How to Successfully Donate Blood

Every two seconds someone in the U.S. needs blood, according to the American Red Cross. What's more, nearly 38,000 blood donations are needed every day. Needless to say, the demand for blood is high.

But blood donations are very popular among many Americans. In fact, nearly 16 million donations are collected each year. Giving blood is straightforward, safe, and infinitely helpful to those in need. So if you want to join the effort, there are some steps you can take to ensure the process is as easy as possible:

1. Find a donation location. Hospitals, schools, and businesses are among a variety of locations where you may find a blood drive.

2. Eat well. Proper nutrition is essential to the donation process, so make sure you eat a good meal prior. Moreover, consider consuming foods that are rich in iron—spinach, fish, lean meats, whole grains—to boost your hemoglobin levels.

3. Stay hydrated. The American Red Cross suggests drinking an extra 16 ounces of water and fluids prior to donation. This will help prevent any lightheadedness during and after the procedure.

4. Get plenty of rest. Although the process is safe, many first time donors feel anxious right before. Having a good night's sleep the night before will help alleviate any stress the blood donation may cause.

5. Dress comfortably. Because blood will be drawn from your arm, try to avoid wearing long sleeves to provide easy access to your veins.
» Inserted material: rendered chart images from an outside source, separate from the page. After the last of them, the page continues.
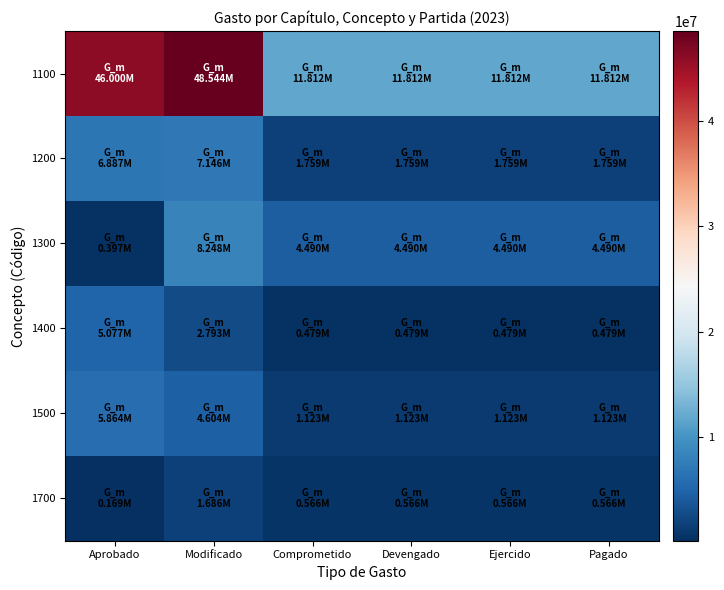

At how many categories does at least one series exceed 45043539?

2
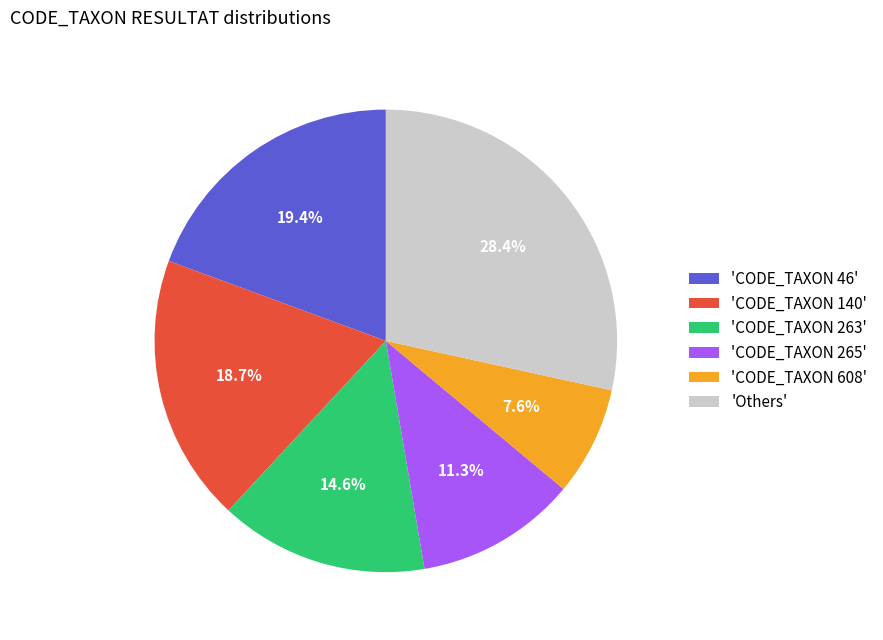

Between 'CODE_TAXON 265' and 'Others', which is larger?

'Others'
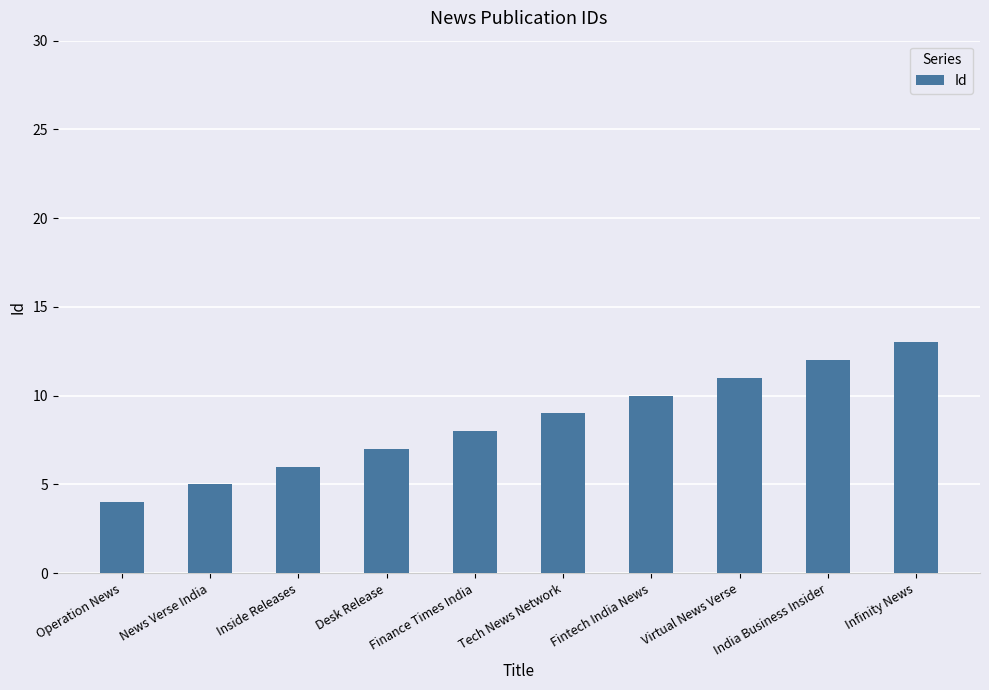

Count the number of categories in the chart.

10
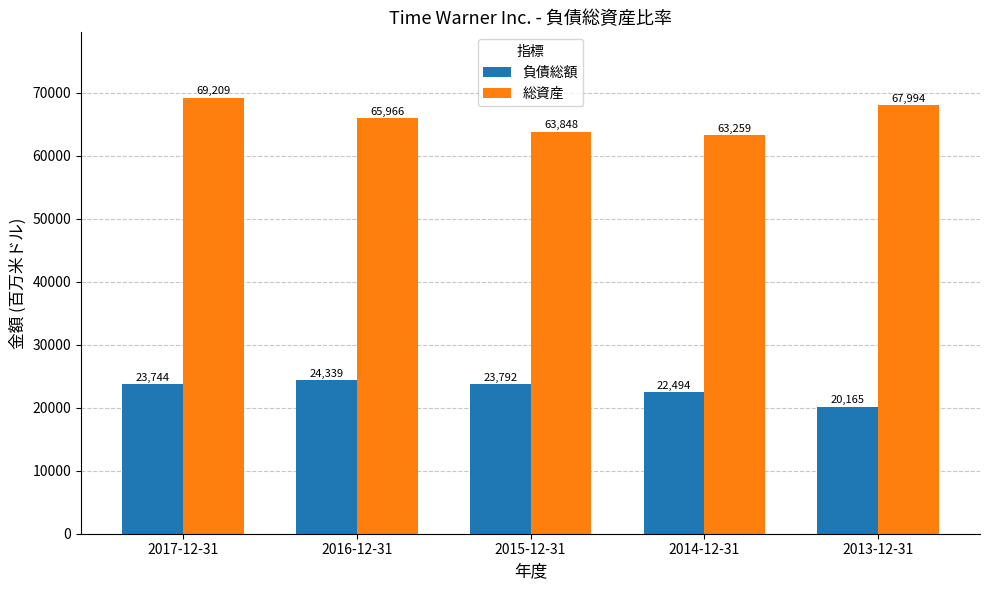

At how many categories does at least one series exceed 54082?

5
Also, wearing clothes that are loose or stretchy, like sweat pants, will help improve your blood flow.

6. After your donation, be sure to follow the technician's advice. There are some procedural requirements you'll be asked to follow:

  • Stay to eat and hydrate. Most donation locations will require you to stay an extra 15 minutes to ensure you're not lightheaded and susceptible to fainting.
  • Avoid heavy lifting or exercise. Because your body will be busy replenishing your blood supply, it's essential to avoid strenuous activity for five hours after donating. Neglecting this advice may bring about headaches, nausea, lightheadedness, or fainting.
  • Call the Red Cross if you don't feel well. If after you leave the donation location something doesn't feel right, call their toll-free number.